* **Problem details**:
Retype, please, the listing from its opening line through the line that contains "Why It Matters Right Now", both included, without the pictures.

━━━ Data for review ━━━

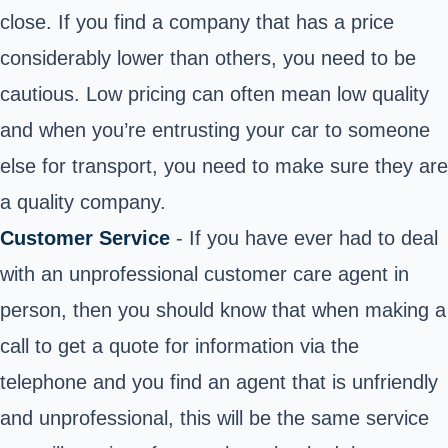
close. If you find a company that has a price
considerably lower than others, you need to be
cautious. Low pricing can often mean low quality
and when you’re entrusting your car to someone
else for transport, you need to make sure they are
a quality company.
Customer Service
- If you have ever had to deal
with an unprofessional customer care agent in
person, then you should know that when making a
call to get a quote for information via the
telephone and you find an agent that is unfriendly
and unprofessional, this will be the same service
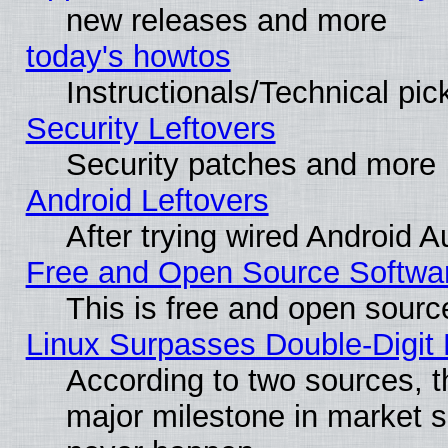
new releases and more
today's howtos
Instructionals/Technical pic
Security Leftovers
Security patches and more
Android Leftovers
After trying wired Android A
Free and Open Source Softwa
This is free and open sourc
Linux Surpasses Double-Digit
According to two sources, t
major milestone in market 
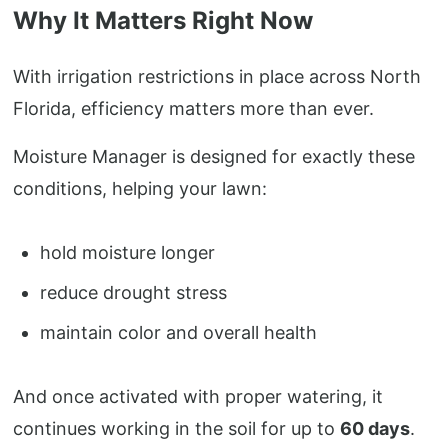
Why It Matters Right Now
With irrigation restrictions in place across North
Florida, efficiency matters more than ever.
Moisture Manager is designed for exactly these
conditions, helping your lawn:
hold moisture longer
reduce drought stress
maintain color and overall health
And once activated with proper watering, it
continues working in the soil for up to
60 days
.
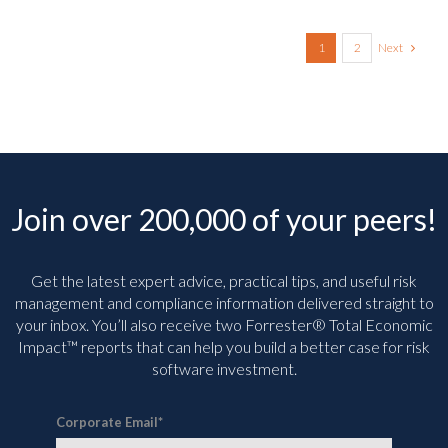
Next
1
2
Join over 200,000 of your peers!
Get the latest expert advice, practical tips, and useful risk
management and compliance information delivered straight to
your inbox. You’ll
also receive two Forrester® Total Economic
Impact™ reports that can help you build a better case for risk
software investment.
Corporate Email
*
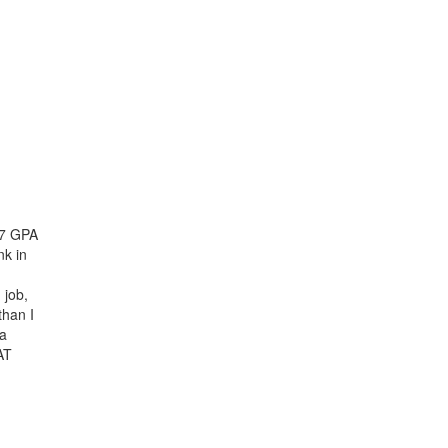
.67 GPA
nk in
 job,
than I
 a
AT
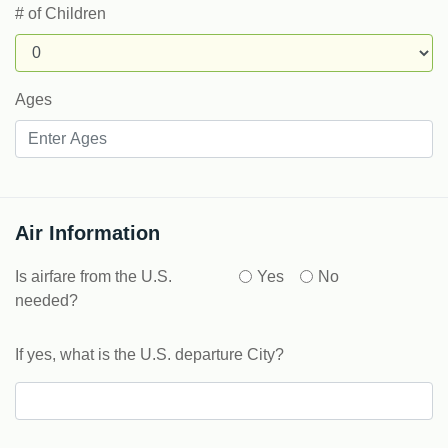
# of Children
Ages
Air Information
Is airfare from the U.S.
Yes
No
needed?
If yes, what is the U.S. departure City?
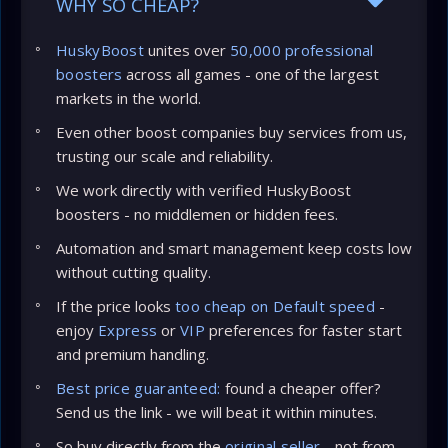
WHY SO CHEAP?
HuskyBoost
unites over
50,000 professional
boosters
across all games - one of the largest
markets in the world.
Even other boost companies buy services from us,
trusting our scale and reliability.
We work directly with verified HuskyBoost
boosters - no middlemen or hidden fees.
Automation and smart management keep costs low
without cutting quality.
If the price looks
too cheap on Default speed
-
enjoy
Express
or
VIP
preferences for faster start
and premium handling.
Best price guaranteed:
found a cheaper offer?
Send us the link - we will beat it within minutes.
So buy directly from the
original seller
- not from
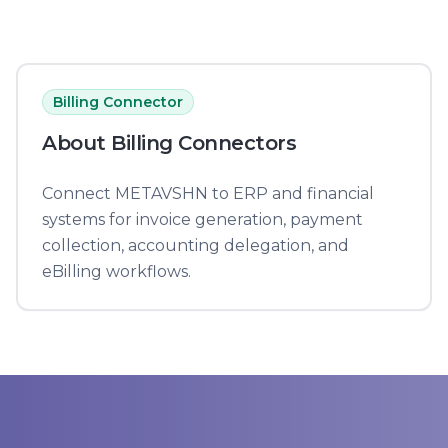
Billing Connector
About
Billing Connector
s
Connect METAVSHN to ERP and financial
systems for invoice generation, payment
collection, accounting delegation, and
eBilling workflows.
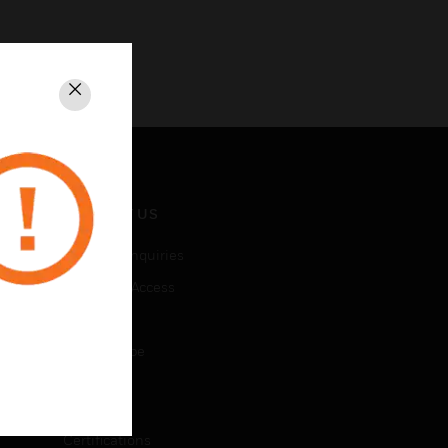
Close
CONTACT US
Business Inquiries
Employee Access
Subscribe
Unsubscribe
LEGAL
Certifications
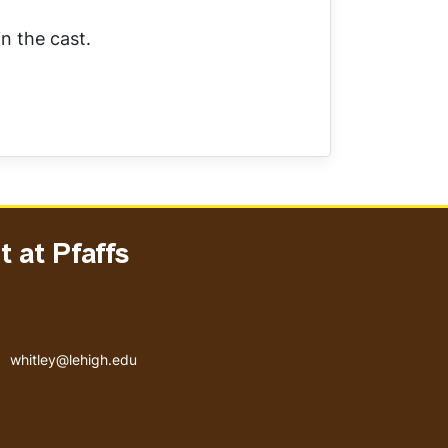
n the cast.
 at Pfaffs
Email address
whitley@lehigh.edu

━━━

* **Solution for this task**:
close. If you find a company that has a price
considerably lower than others, you need to be
cautious. Low pricing can often mean low quality
and when you’re entrusting your car to someone
else for transport, you need to make sure they are
a quality company.
Customer Service
- If you have ever had to deal
with an unprofessional customer care agent in
person, then you should know that when making a
call to get a quote for information via the
telephone and you find an agent that is unfriendly
and unprofessional, this will be the same service
new releases and more
today's howtos
Instructionals/Technical pic
Security Leftovers
Security patches and more
Android Leftovers
After trying wired Android A
Free and Open Source Softwa
This is free and open sourc
Linux Surpasses Double-Digit
According to two sources, t
major milestone in market 
Why It Matters Right Now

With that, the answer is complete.